Plataforma usada para disseminação do conteúdo homofóbico, o Facebook tem 3 bilhões de usuários. Segundo a plataforma, os sistemas de filtros e de inteligência artificial conseguem detectar 97% de todo o conteúdo de ódio, que uma vez postados entram em uma fila de espera. Em até 24 horas, eles serão analisados por humanos para checar se violam as regras da plataforma. De acordo com dados do primeiro semestre de 2021, entre 5 e 6 posts com conteúdo de ódio, de um total de 10 mil, chegam a impactar e entrar na timeline das pessoas (todos os outros são removidos antes de atingirem alguém, segundo o Facebook).

Na prática, a retirada de posts se torna mais complexa. A análise do MP no Facebook de Gasparini detectou posts considerados homofóbicos publicados há mais de um ano, e que portanto escaparam do crivo da brigada da rede social para evitar ataques de ódio. Após a denúncia do MP, algumas das onze publicações de Gasparini foram tiradas do ar pelo Facebook. Mas outras tantas seguem lá e podem ser lidas por qualquer pessoa.

Questionado sobre o caso do procurador Caio Augusto Limongi Gasparini, cujo perfil aberto em nenhum momento foi tirado do ar, o Facebook explica que existe uma hierarquia de repreensões, que vai de impedir que a pessoa publique um novo conteúdo por um período de 7 a 30 dias ou até por um tempo indeterminado. Em casos extremos, ocorre a exclusão da rede social. Em nenhum momento Limongi Gasparini teve seu perfil tirado do ar.

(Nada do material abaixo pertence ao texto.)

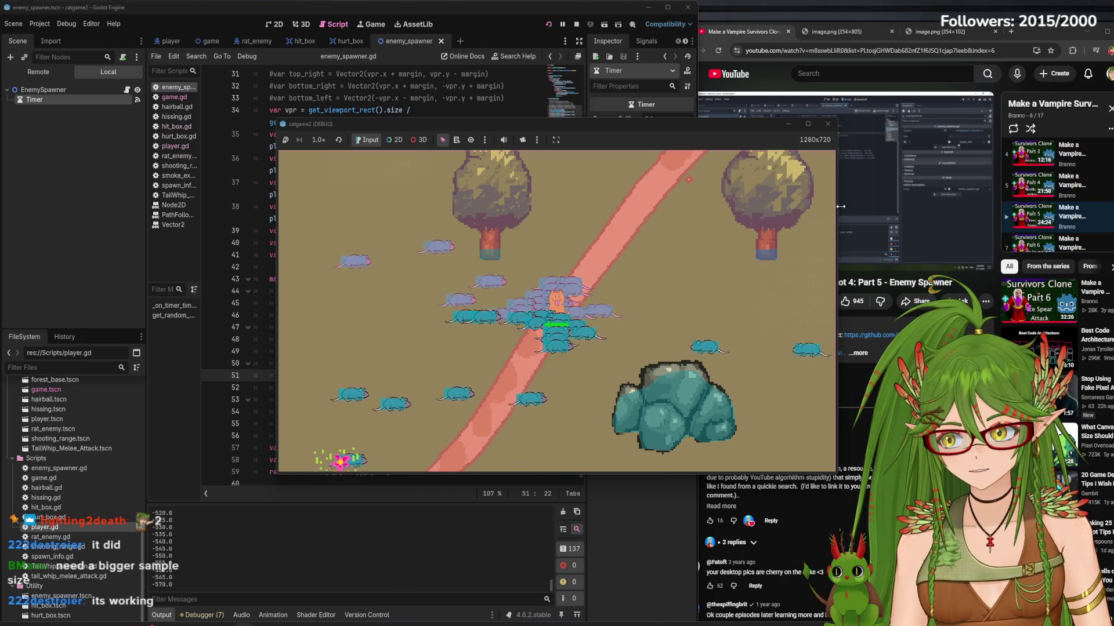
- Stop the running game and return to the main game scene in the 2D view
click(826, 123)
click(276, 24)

“Não permitimos a disseminação de ataques diretos a pessoas com base em características como raça, etnia e orientação sexual. Temos hoje mais de 35 mil pessoas trabalhando em áreas ligadas à segurança, e usamos uma combinação de denúncias da nossa comunidade, tecnologia e revisão humana para aplicar nossas políticas. Para se ter dimensão desse trabalho, no primeiro trimestre de 2021 o Facebook removeu 25,2 milhões de conteúdos com discurso de ódio da plataforma, quase 97% destes antes mesmo que alguém denunciasse. Vale ressaltar que buscamos constantemente aprimorar não só a aplicação dessas políticas, mas também a construção das mesmas, em conjunto com especialistas e organizações de direitos humanos e direitos LGBTIQ+“, enviou o Facebook via comunicado para a piauí.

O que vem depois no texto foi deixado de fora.